Behind the Breach: What Happens When AI Tools Go Rogue
Case: The Therapist, the AI Note Tool, and the Unexpected Disclosure
In 2024, a solo behavioral health therapist used a free AI note-taking app she found online. It transcribed her therapy sessions in real time — and it worked like magic. Until a patient requested their records.
When she pulled the transcripts, she realized the app had been auto-saving sessions to the cloud — unencrypted, with no BAA, and no access controls.
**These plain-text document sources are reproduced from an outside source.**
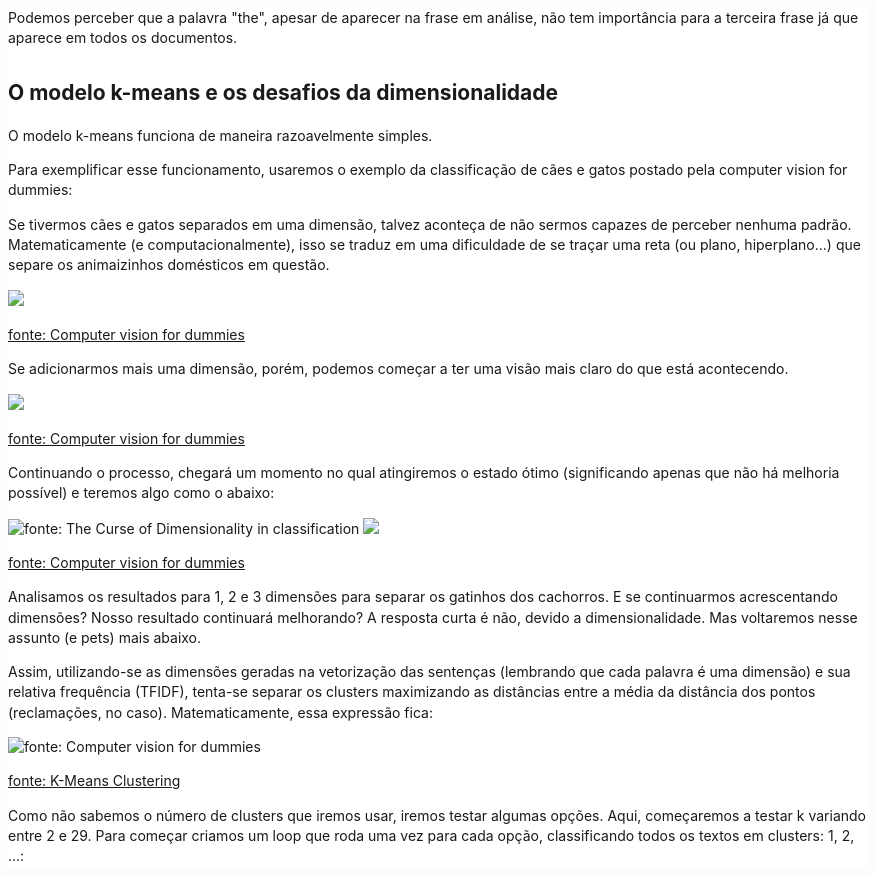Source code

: Podemos perceber que a palavra "the", apesar de aparecer na frase em análise, não tem importância para a terceira frase já que aparece em todos os documentos. 




## O modelo k-means e os desafios da dimensionalidade

O modelo k-means funciona de maneira razoavelmente simples.
 
 
Para exemplificar esse funcionamento, usaremos o exemplo da classificação de cães e gatos postado pela computer vision for dummies:
 
Se tivermos cães e gatos separados em uma dimensão, talvez aconteça de não sermos capazes de perceber nenhuma padrão. Matematicamente (e computacionalmente), isso se traduz em uma dificuldade de se traçar uma reta (ou plano, hiperplano...) que separe os animaizinhos domésticos em questão.

![](https://www.visiondummy.com/wp-content/uploads/2014/04/1Dproblem.png)

 [fonte: Computer vision for dummies](https://www.visiondummy.com/2014/04/curse-dimensionality-affect-classification/) 
 
Se adicionarmos mais uma dimensão, porém, podemos começar a ter uma visão mais claro do que está acontecendo.

![](https://www.visiondummy.com/wp-content/uploads/2014/04/2Dproblem.png)

 [fonte: Computer vision for dummies](https://www.visiondummy.com/2014/04/curse-dimensionality-affect-classification/) 

Continuando o processo, chegará um momento no qual atingiremos o estado ótimo (significando apenas que não há melhoria possível) e teremos algo como o abaixo:

![fonte: The Curse of Dimensionality in classification](https://www.visiondummy.com/wp-content/uploads/2014/04/3Dproblem.png )  ![](https://www.visiondummy.com/wp-content/uploads/2014/04/3Dproblem_separated.png)
 
 [fonte: Computer vision for dummies](https://www.visiondummy.com/2014/04/curse-dimensionality-affect-classification/) 


Analisamos os resultados para 1, 2 e 3 dimensões para separar os gatinhos dos cachorros. E se continuarmos acrescentando dimensões? Nosso resultado continuará melhorando? A resposta curta é não, devido a dimensionalidade. Mas voltaremos nesse assunto (e pets) mais abaixo. 

Assim, utilizando-se as dimensões geradas na vetorização das sentenças (lembrando que cada palavra é uma dimensão) e sua relativa frequência (TFIDF), tenta-se separar os clusters maximizando as distâncias entre a média da distância dos pontos (reclamações, no caso).
Matematicamente, essa expressão fica:

![fonte: Computer vision for dummies](https://www.saedsayad.com/images/Clustering_kmeans_c.png) 

[fonte: K-Means Clustering](https://www.saedsayad.com/clustering_kmeans.htm) 




Como não sabemos o número de clusters que iremos usar, iremos testar algumas opções. Aqui, começaremos a testar k variando entre 2 e 29.
Para começar criamos um loop que roda uma vez para cada opção, classificando todos os textos em clusters: 1, 2, ...:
Worse: the company was using her transcripts to train their language model.
The result?
Patient complaint
Reportable HIPAA breach
Legal costs, reputational harm
Complete loss of trust with affected clients
What went wrong?
She didn’t read the privacy policy
No risk assessment was done before trying the tool
No BAA was signed
No audit trail was kept
No offboarding or deletion policy existed
⚖️ Lessons for Providers:
✅ ALWAYS vet an AI tool’s privacy policy before use
Look for: data use in training, cross-border transfers, deletion timelines
Ask: Do they sign a HIPAA-compliant BAA?
✅ NEVER store patient transcripts in third-party tools without clear controls
If it touches PHI, it must be logged, risk-assessed, and covered by a BAA
✅ ALWAYS log your usage — even if it’s just once
One “test” use can still count as a breach if it involves PHI
👁️ What to Watch For (Red Flags):
✅ “We use your data to improve our model”
✅ “We may share anonymized data with partners”
✅ “You must delete your data manually”
✅ “We do not sign BAAs” (or they charge $$$ for one)
📣 Moral of the Story:
AI doesn’t have to be risky — but if you don’t approach it like any other health tech vendor, it absolutely can become your next liability.